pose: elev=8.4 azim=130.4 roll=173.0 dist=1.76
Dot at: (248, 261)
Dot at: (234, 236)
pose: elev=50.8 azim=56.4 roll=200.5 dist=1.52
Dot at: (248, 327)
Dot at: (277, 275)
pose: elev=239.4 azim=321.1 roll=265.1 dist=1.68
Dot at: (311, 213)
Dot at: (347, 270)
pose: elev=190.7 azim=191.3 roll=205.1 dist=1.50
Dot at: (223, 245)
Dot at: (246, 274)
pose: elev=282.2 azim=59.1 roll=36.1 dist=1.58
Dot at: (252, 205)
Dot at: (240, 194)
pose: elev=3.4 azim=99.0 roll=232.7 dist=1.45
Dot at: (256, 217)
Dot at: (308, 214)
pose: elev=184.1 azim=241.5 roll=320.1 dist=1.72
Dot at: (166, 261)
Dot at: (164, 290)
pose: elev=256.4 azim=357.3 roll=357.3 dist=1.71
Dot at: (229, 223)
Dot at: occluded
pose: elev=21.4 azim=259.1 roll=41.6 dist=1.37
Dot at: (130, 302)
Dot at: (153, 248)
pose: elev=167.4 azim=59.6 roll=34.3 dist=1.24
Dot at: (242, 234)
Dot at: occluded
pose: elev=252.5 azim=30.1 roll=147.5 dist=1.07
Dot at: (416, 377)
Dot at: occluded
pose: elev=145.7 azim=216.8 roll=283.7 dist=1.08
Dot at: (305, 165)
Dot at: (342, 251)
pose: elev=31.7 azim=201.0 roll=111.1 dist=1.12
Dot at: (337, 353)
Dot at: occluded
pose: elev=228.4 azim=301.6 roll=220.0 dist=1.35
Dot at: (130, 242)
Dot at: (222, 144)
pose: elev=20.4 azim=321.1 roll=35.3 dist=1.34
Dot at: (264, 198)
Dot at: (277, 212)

[DIRECTIVE]
Copy out every row above, unchanged.

[THE ANSWER]
pose: elev=8.4 azim=130.4 roll=173.0 dist=1.76
Dot at: (248, 261)
Dot at: (234, 236)
pose: elev=50.8 azim=56.4 roll=200.5 dist=1.52
Dot at: (248, 327)
Dot at: (277, 275)
pose: elev=239.4 azim=321.1 roll=265.1 dist=1.68
Dot at: (311, 213)
Dot at: (347, 270)
pose: elev=190.7 azim=191.3 roll=205.1 dist=1.50
Dot at: (223, 245)
Dot at: (246, 274)
pose: elev=282.2 azim=59.1 roll=36.1 dist=1.58
Dot at: (252, 205)
Dot at: (240, 194)
pose: elev=3.4 azim=99.0 roll=232.7 dist=1.45
Dot at: (256, 217)
Dot at: (308, 214)
pose: elev=184.1 azim=241.5 roll=320.1 dist=1.72
Dot at: (166, 261)
Dot at: (164, 290)
pose: elev=256.4 azim=357.3 roll=357.3 dist=1.71
Dot at: (229, 223)
Dot at: occluded
pose: elev=21.4 azim=259.1 roll=41.6 dist=1.37
Dot at: (130, 302)
Dot at: (153, 248)
pose: elev=167.4 azim=59.6 roll=34.3 dist=1.24
Dot at: (242, 234)
Dot at: occluded
pose: elev=252.5 azim=30.1 roll=147.5 dist=1.07
Dot at: (416, 377)
Dot at: occluded
pose: elev=145.7 azim=216.8 roll=283.7 dist=1.08
Dot at: (305, 165)
Dot at: (342, 251)
pose: elev=31.7 azim=201.0 roll=111.1 dist=1.12
Dot at: (337, 353)
Dot at: occluded
pose: elev=228.4 azim=301.6 roll=220.0 dist=1.35
Dot at: (130, 242)
Dot at: (222, 144)
pose: elev=20.4 azim=321.1 roll=35.3 dist=1.34
Dot at: (264, 198)
Dot at: (277, 212)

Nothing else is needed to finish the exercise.